Whilst the new Code imposes no obligation to give post-offer undertakings, rising political scrutiny may make it increasingly difficult not to. The Melrose-GKN merger was the first case in point. The deal was the first major transaction since the reforms in January and politicians pushed hard to ensure that Melrose’s intentions for GKN were converted into legally binding undertakings. Parliamentary committees and senior members of the Cabinet created an intense degree of media scrutiny for Melrose, something the company thought it could only defuse by using the new legally binding post-offer undertakings system.

Melrose undertook that the new Melrose-GKN entity would: 1) continue to be headquartered in the UK, 2) remain listed on the London Stock Exchange, 3) not sell off GNK’s aerospace business and 4) maintain the previously agreed R&D expenditure for half a decade. Under the new system, Melrose could be taken to court or censured for market abuse if it fails to meet the commitments it was pressed into making.

This deal offers some important lessons for large cap acquirers and targets. This new landscape for M&A in the UK will require them to know whether and which public interest powers are relevant to their transaction and pre-empt whether politicians will expect them to use the new post-offer undertakings system.
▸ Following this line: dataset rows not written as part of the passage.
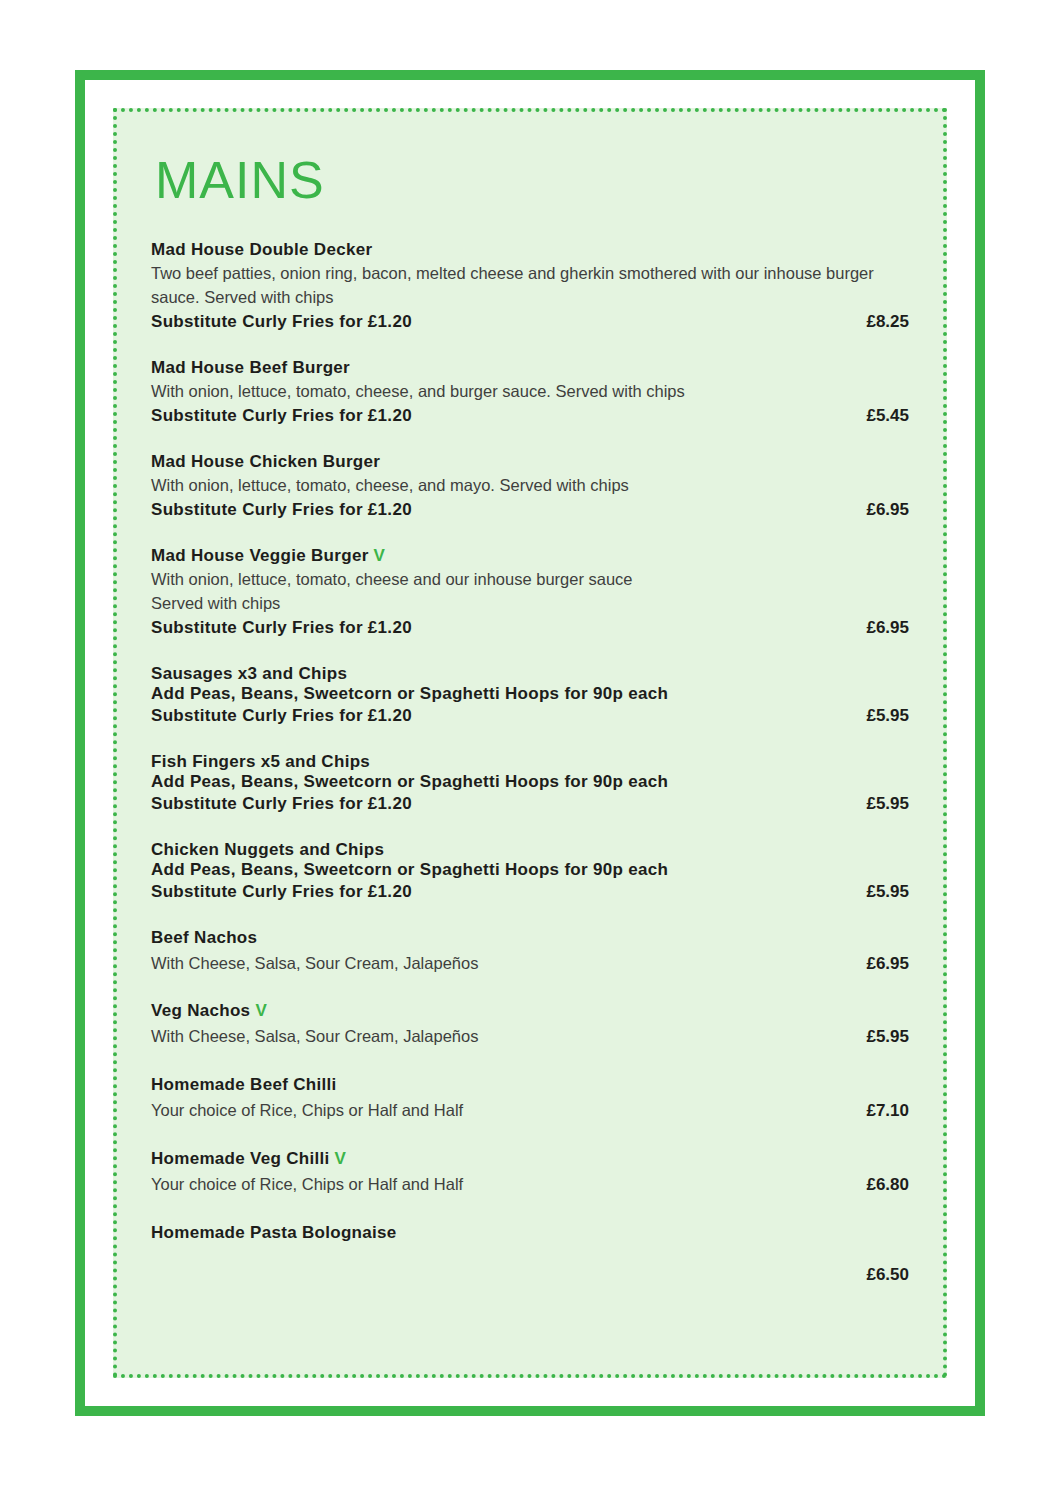MAINS
Mad House Double Decker
Two beef patties, onion ring, bacon, melted cheese and gherkin smothered with our inhouse burger sauce. Served with chips
Substitute Curly Fries for £1.20 £8.25
Mad House Beef Burger
With onion, lettuce, tomato, cheese, and burger sauce. Served with chips
Substitute Curly Fries for £1.20 £5.45
Mad House Chicken Burger
With onion, lettuce, tomato, cheese, and mayo. Served with chips
Substitute Curly Fries for £1.20 £6.95
Mad House Veggie Burger V
With onion, lettuce, tomato, cheese and our inhouse burger sauce
Served with chips
Substitute Curly Fries for £1.20 £6.95
Sausages x3 and Chips
Add Peas, Beans, Sweetcorn or Spaghetti Hoops for 90p each
Substitute Curly Fries for £1.20 £5.95
Fish Fingers x5 and Chips
Add Peas, Beans, Sweetcorn or Spaghetti Hoops for 90p each
Substitute Curly Fries for £1.20 £5.95
Chicken Nuggets and Chips
Add Peas, Beans, Sweetcorn or Spaghetti Hoops for 90p each
Substitute Curly Fries for £1.20 £5.95
Beef Nachos
With Cheese, Salsa, Sour Cream, Jalapeños £6.95
Veg Nachos V
With Cheese, Salsa, Sour Cream, Jalapeños £5.95
Homemade Beef Chilli
Your choice of Rice, Chips or Half and Half £7.10
Homemade Veg Chilli V
Your choice of Rice, Chips or Half and Half £6.80
Homemade Pasta Bolognaise
£6.50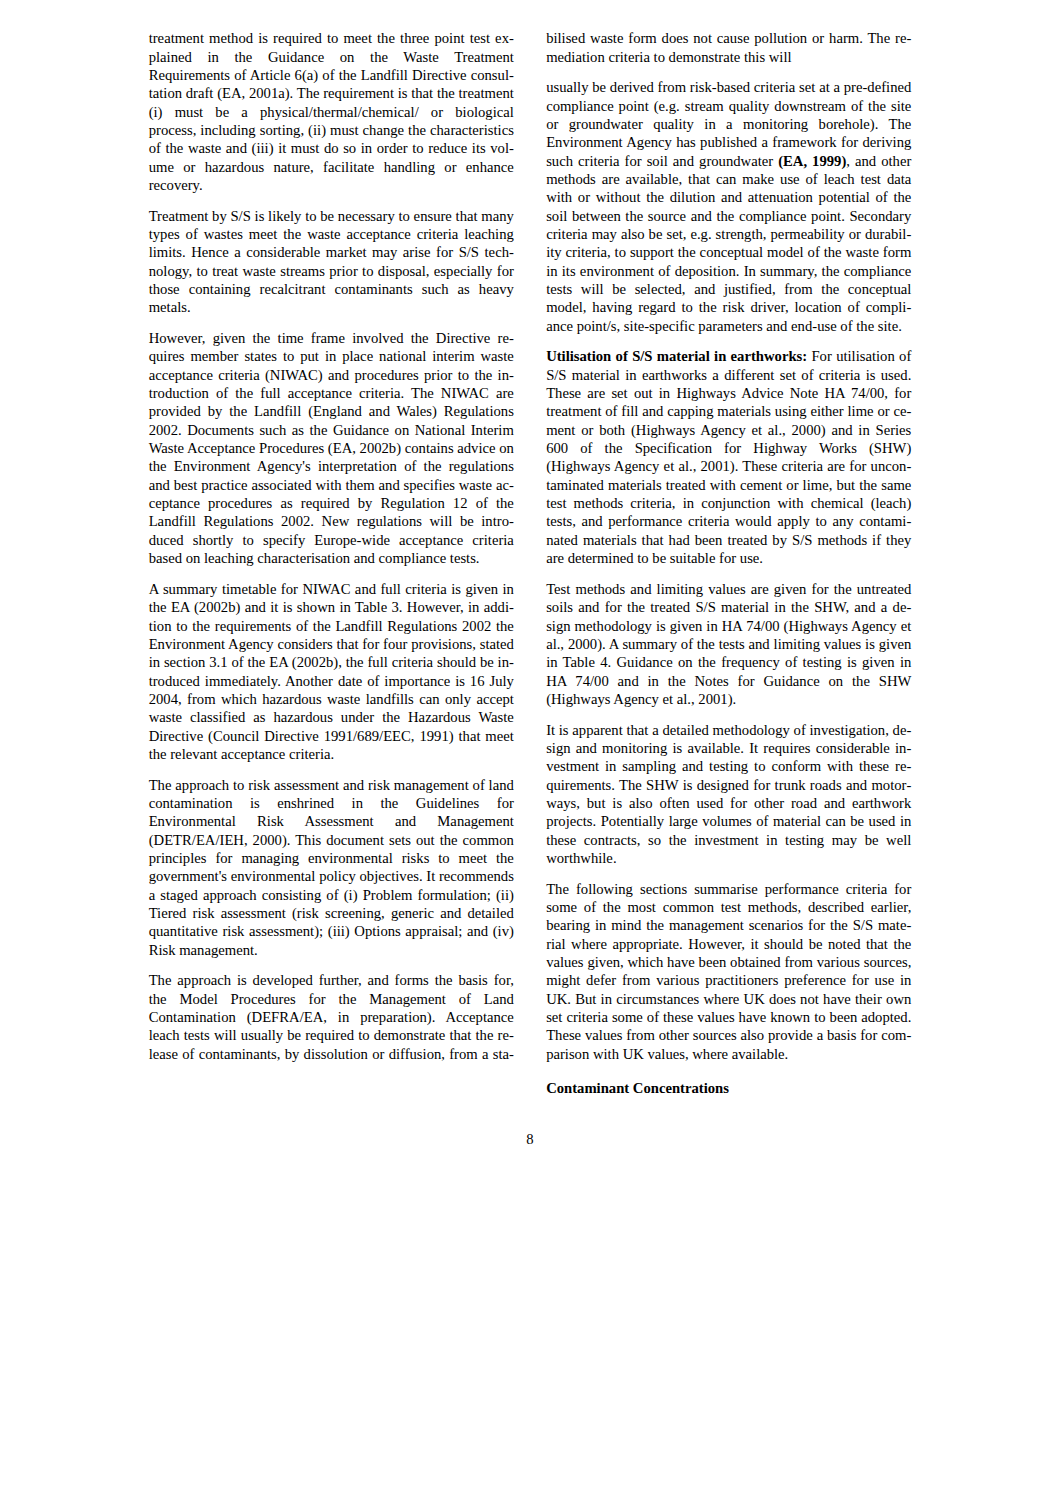treatment method is required to meet the three point test explained in the Guidance on the Waste Treatment Requirements of Article 6(a) of the Landfill Directive consultation draft (EA, 2001a). The requirement is that the treatment (i) must be a physical/thermal/chemical/ or biological process, including sorting, (ii) must change the characteristics of the waste and (iii) it must do so in order to reduce its volume or hazardous nature, facilitate handling or enhance recovery.
Treatment by S/S is likely to be necessary to ensure that many types of wastes meet the waste acceptance criteria leaching limits. Hence a considerable market may arise for S/S technology, to treat waste streams prior to disposal, especially for those containing recalcitrant contaminants such as heavy metals.
However, given the time frame involved the Directive requires member states to put in place national interim waste acceptance criteria (NIWAC) and procedures prior to the introduction of the full acceptance criteria. The NIWAC are provided by the Landfill (England and Wales) Regulations 2002. Documents such as the Guidance on National Interim Waste Acceptance Procedures (EA, 2002b) contains advice on the Environment Agency's interpretation of the regulations and best practice associated with them and specifies waste acceptance procedures as required by Regulation 12 of the Landfill Regulations 2002. New regulations will be introduced shortly to specify Europe-wide acceptance criteria based on leaching characterisation and compliance tests.
A summary timetable for NIWAC and full criteria is given in the EA (2002b) and it is shown in Table 3. However, in addition to the requirements of the Landfill Regulations 2002 the Environment Agency considers that for four provisions, stated in section 3.1 of the EA (2002b), the full criteria should be introduced immediately. Another date of importance is 16 July 2004, from which hazardous waste landfills can only accept waste classified as hazardous under the Hazardous Waste Directive (Council Directive 1991/689/EEC, 1991) that meet the relevant acceptance criteria.
The approach to risk assessment and risk management of land contamination is enshrined in the Guidelines for Environmental Risk Assessment and Management (DETR/EA/IEH, 2000). This document sets out the common principles for managing environmental risks to meet the government's environmental policy objectives. It recommends a staged approach consisting of (i) Problem formulation; (ii) Tiered risk assessment (risk screening, generic and detailed quantitative risk assessment); (iii) Options appraisal; and (iv) Risk management.
The approach is developed further, and forms the basis for, the Model Procedures for the Management of Land Contamination (DEFRA/EA, in preparation). Acceptance leach tests will usually be required to demonstrate that the release of contaminants, by dissolution or diffusion, from a stabilised waste form does not cause pollution or harm. The remediation criteria to demonstrate this will
usually be derived from risk-based criteria set at a pre-defined compliance point (e.g. stream quality downstream of the site or groundwater quality in a monitoring borehole). The Environment Agency has published a framework for deriving such criteria for soil and groundwater (EA, 1999), and other methods are available, that can make use of leach test data with or without the dilution and attenuation potential of the soil between the source and the compliance point. Secondary criteria may also be set, e.g. strength, permeability or durability criteria, to support the conceptual model of the waste form in its environment of deposition. In summary, the compliance tests will be selected, and justified, from the conceptual model, having regard to the risk driver, location of compliance point/s, site-specific parameters and end-use of the site.
Utilisation of S/S material in earthworks: For utilisation of S/S material in earthworks a different set of criteria is used. These are set out in Highways Advice Note HA 74/00, for treatment of fill and capping materials using either lime or cement or both (Highways Agency et al., 2000) and in Series 600 of the Specification for Highway Works (SHW) (Highways Agency et al., 2001). These criteria are for uncontaminated materials treated with cement or lime, but the same test methods criteria, in conjunction with chemical (leach) tests, and performance criteria would apply to any contaminated materials that had been treated by S/S methods if they are determined to be suitable for use.
Test methods and limiting values are given for the untreated soils and for the treated S/S material in the SHW, and a design methodology is given in HA 74/00 (Highways Agency et al., 2000). A summary of the tests and limiting values is given in Table 4. Guidance on the frequency of testing is given in HA 74/00 and in the Notes for Guidance on the SHW (Highways Agency et al., 2001).
It is apparent that a detailed methodology of investigation, design and monitoring is available. It requires considerable investment in sampling and testing to conform with these requirements. The SHW is designed for trunk roads and motorways, but is also often used for other road and earthwork projects. Potentially large volumes of material can be used in these contracts, so the investment in testing may be well worthwhile.
The following sections summarise performance criteria for some of the most common test methods, described earlier, bearing in mind the management scenarios for the S/S material where appropriate. However, it should be noted that the values given, which have been obtained from various sources, might defer from various practitioners preference for use in UK. But in circumstances where UK does not have their own set criteria some of these values have known to been adopted. These values from other sources also provide a basis for comparison with UK values, where available.
Contaminant Concentrations
8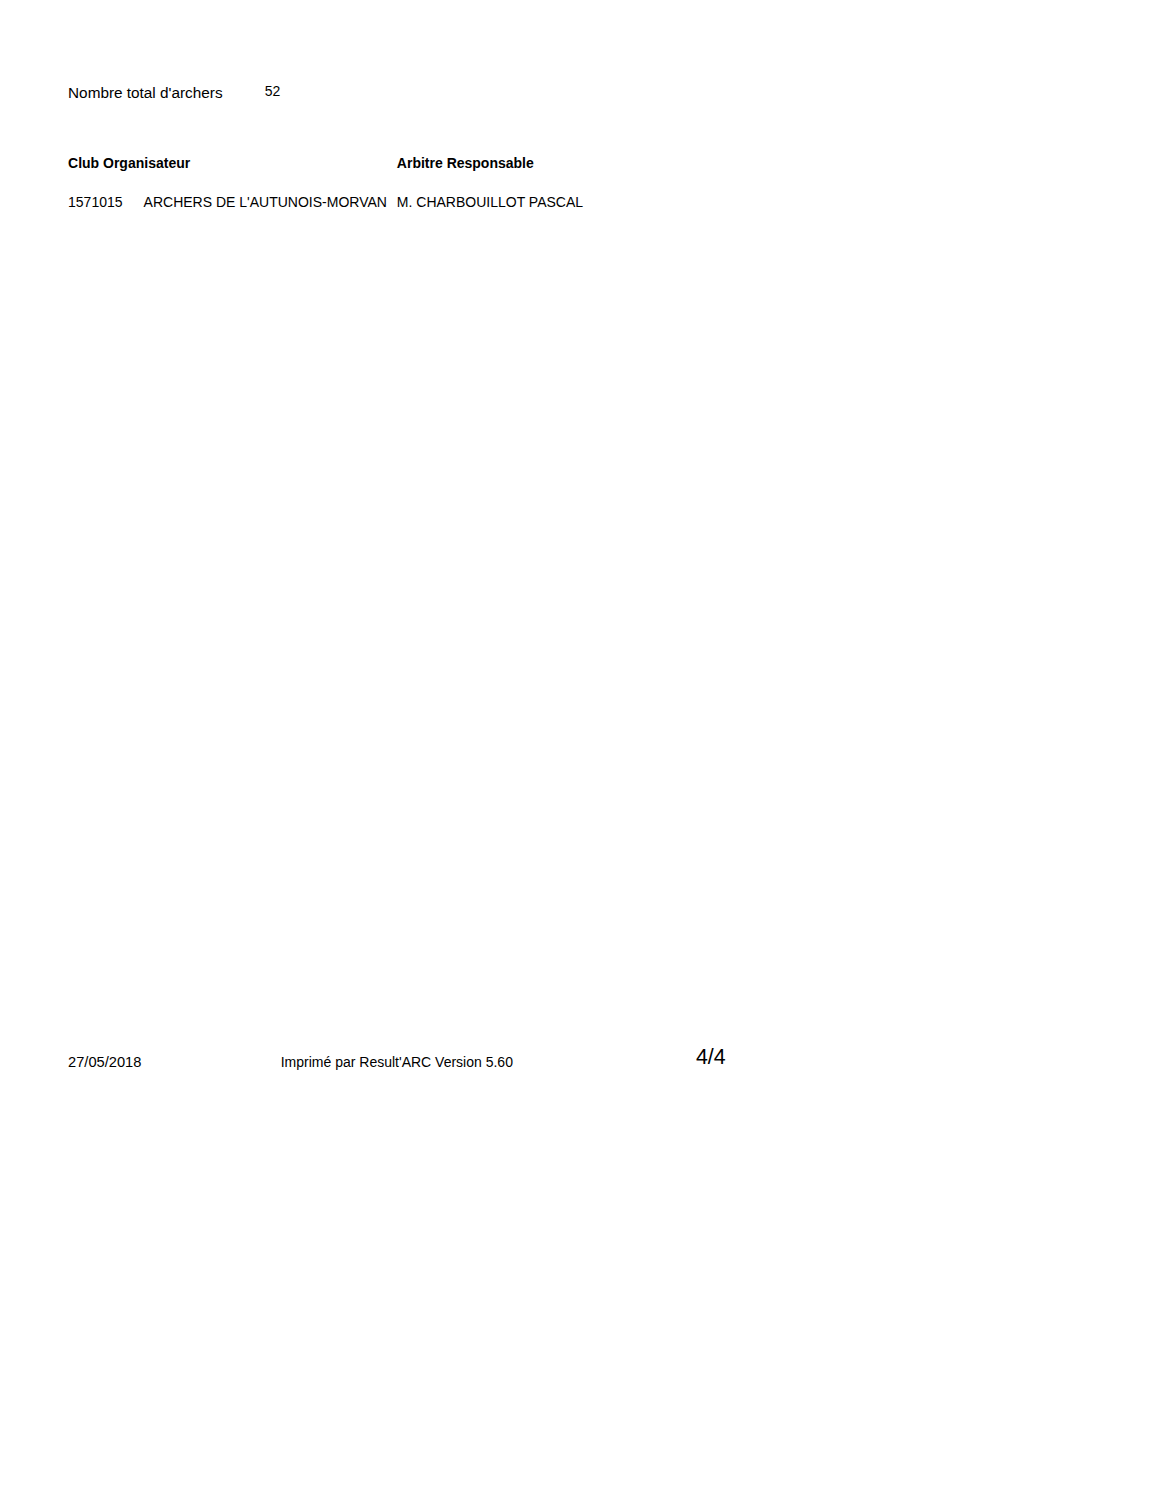Nombre total d'archers 52
| Club Organisateur | Arbitre Responsable |
| --- | --- |
| 1571015 ARCHERS DE L'AUTUNOIS-MORVAN | M. CHARBOUILLOT PASCAL |
| 27/05/2018 | Imprimé par Result'ARC Version 5.60 | 4/4 |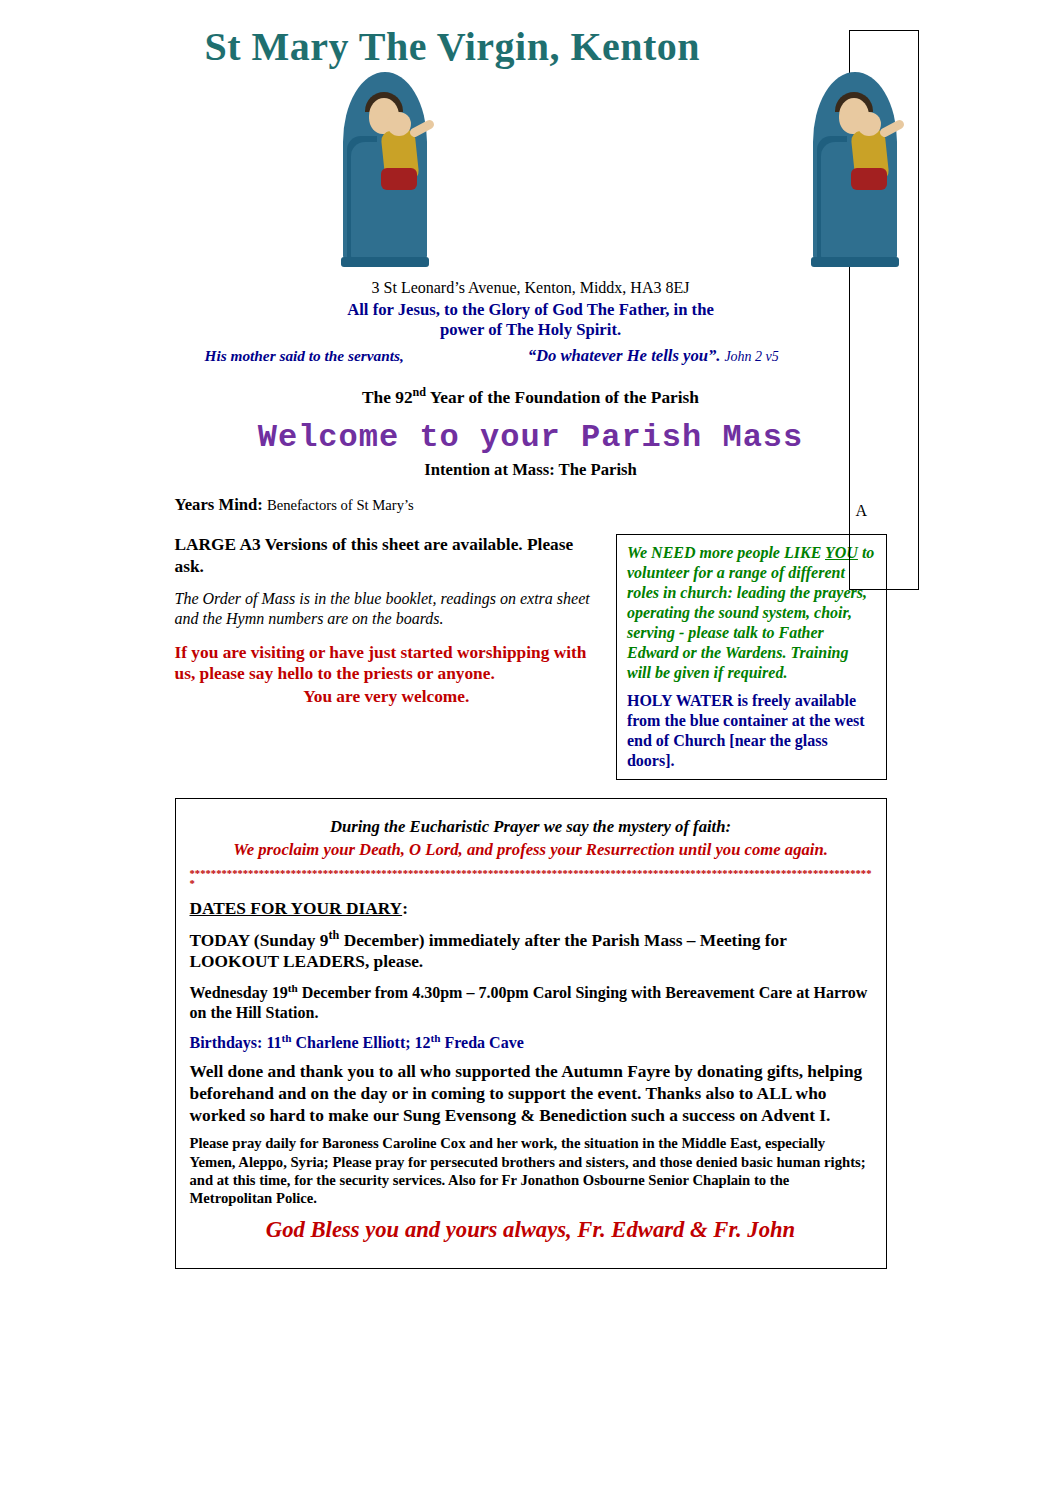A
St Mary The Virgin, Kenton
3 St Leonard’s Avenue, Kenton, Middx, HA3 8EJ
All for Jesus, to the Glory of God The Father, in the
power of The Holy Spirit.
His mother said to the servants, “Do whatever He tells you”. John 2 v5
The 92nd Year of the Foundation of the Parish
Welcome to your Parish Mass
Intention at Mass: The Parish
Years Mind: Benefactors of St Mary’s
LARGE A3 Versions of this sheet are available. Please ask.
The Order of Mass is in the blue booklet, readings on extra sheet and the Hymn numbers are on the boards.
If you are visiting or have just started worshipping with us, please say hello to the priests or anyone. You are very welcome.
We NEED more people LIKE YOU to volunteer for a range of different roles in church: leading the prayers, operating the sound system, choir, serving - please talk to Father Edward or the Wardens. Training will be given if required.
HOLY WATER is freely available from the blue container at the west end of Church [near the glass doors].
During the Eucharistic Prayer we say the mystery of faith: We proclaim your Death, O Lord, and profess your Resurrection until you come again.
*********************************************************************************************************************************
DATES FOR YOUR DIARY
:
TODAY (Sunday 9th December) immediately after the Parish Mass – Meeting for LOOKOUT LEADERS, please.
Wednesday 19th December from 4.30pm – 7.00pm Carol Singing with Bereavement Care at Harrow on the Hill Station.
Birthdays: 11th Charlene Elliott; 12th Freda Cave
Well done and thank you to all who supported the Autumn Fayre by donating gifts, helping beforehand and on the day or in coming to support the event. Thanks also to ALL who worked so hard to make our Sung Evensong & Benediction such a success on Advent I.
Please pray daily for Baroness Caroline Cox and her work, the situation in the Middle East, especially Yemen, Aleppo, Syria; Please pray for persecuted brothers and sisters, and those denied basic human rights; and at this time, for the security services. Also for Fr Jonathon Osbourne Senior Chaplain to the Metropolitan Police.
God Bless you and yours always, Fr. Edward & Fr. John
They will also need to consider how parliamentary committees and relevant ministers might interpret any intentions and whether, like Melrose, they will be pressured into giving substantial undertakings.

Above all, the point at which intentions or undertakings are given will require careful thought and calculation. How acquirers and targets describe how a business is to be managed or structured is now part of a set of linked political tests and – under the new regime – once political opinions crystallise and undertakings are given, they cannot be altered. When these undertakings are given, and in what context, is likely to be key to managing political pressure and maximising the assurance value they bring. This discipline of corporate diplomacy is likely to be one closely-scrutinised acquirers and sensitive targets have to master and get used to.

    The views expressed in this research can be attributed to the named author(s) only.